Article 7. For, in the first place, in these falls He preserves in them the incorruptible seed of regeneration from perishing, or being totally lost; and again, by His Word and Spirit, certainly and effectually renews them to repentance, to a sincere and godly sorrow for their sins, that they may seek and obtain remission in the blood of the Mediator, may again experience the favor of a reconciled God, through faith adore His mercies, and henceforward more diligently work out their own salvation with fear and trembling.

Article 8. Thus, it is not in consequence of their own merits or strength, but of God’s free mercy, that they do not totally fall from faith and grace, nor continue and perish finally in their backslidings; which with respect to themselves is not only possible, but would undoubtedly happen; but with respect to God, it is utterly impossible, since His counsel cannot be changed, nor His promise fail, neither can the call according to His purpose be revoked, nor the merit, intercession, and preservation of Christ be rendered ineffectual, nor the sealing of the Holy Spirit be frustrated or obliterated.

Article 9. Of this preservation of the elect to salvation, and of their perseverance in the faith, true believers for themselves may and do obtain assurance according to the measure of their faith, whereby they arrive at the certain persuasion that they ever will continue true and living members of the church, and that they experience forgiveness of sins, and will at last inherit eternal life. (Confessions and Church Order, 174–75)

 

Preserved and Persevering

Implied by the truth of the preservation of the church is the church’s perseverance in grace. The Word of God over his elect church from eternity in election to everlasting life in heaven is “sin shall not have dominion over you.” The fruit and effect of that powerful word is that the church is moved to work out her own salvation with fear and trembling, to crucify the flesh, to put on the new man, and to run with patience the race that is set before her.

The divine word of God over his church in Jesus Christ is summarized by the apostle Paul in Romans 6:14: “Sin shall not have dominion over you: for ye are not under the law, but under grace.” This is not an exhortation to the church but a statement of the word of the gospel over the justified church in Jesus Christ. She is not under law, and so she cannot be condemned for her sins. She is under grace, and so enthroned in her heart is Jesus Christ. Christ proclaims his lordship in her heart and will not let sin have dominion over her. And the word to the church therefore is,

11. Likewise reckon ye also yourselves to be dead indeed unto sin, but alive unto God through Jesus Christ our Lord.

12. Let not sin therefore reign in your mortal body, that ye should obey it in the lusts thereof.

13. Neither yield ye your members as instruments of unrighteousness unto sin: but yield yourselves unto God, as those that are alive from the dead, and your members as instruments of righteousness unto God. (Rom. 6:11–13)

Being justified freely by his grace, the law does not reign in the church, and so sin does not reign in the church.
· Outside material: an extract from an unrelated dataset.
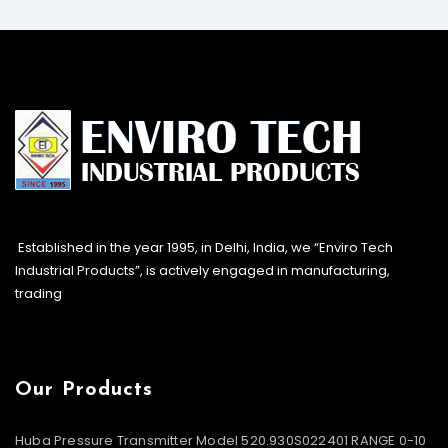
Established in the year 1995, in Delhi, India, we “Enviro Tech
Industrial Products”, is actively engaged in manufacturing,
trading
Our Products
Huba Pressure Transmitter Model 520.930S022401 RANGE 0-10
And the battle of faith all her life long is the victorious advance of the church against sin, Satan, and the whole world until she receives complete and total victory in the new heaven and new earth, where righteousness dwells, when all things are made new, and she rejoices world without end in the presence of God, where there are joys and pleasures forevermore.

Thus the apostle summarizes the whole wonderful work of God to save the sinner from eternity to eternity:

29. Whom he did foreknow, he also did predestinate to be conformed to the image of his Son, that he might be the firstborn among many brethren.

30. Moreover whom he did predestinate, them he also called: and whom he called, them he also justified: and whom he justified, them he also glorified. (Rom. 8:29–30)

The apostle says this not to teach some temporal order of salvation. But he says this to teach that as all things are of God, through God, and to God, so also is the salvation of elect sinners.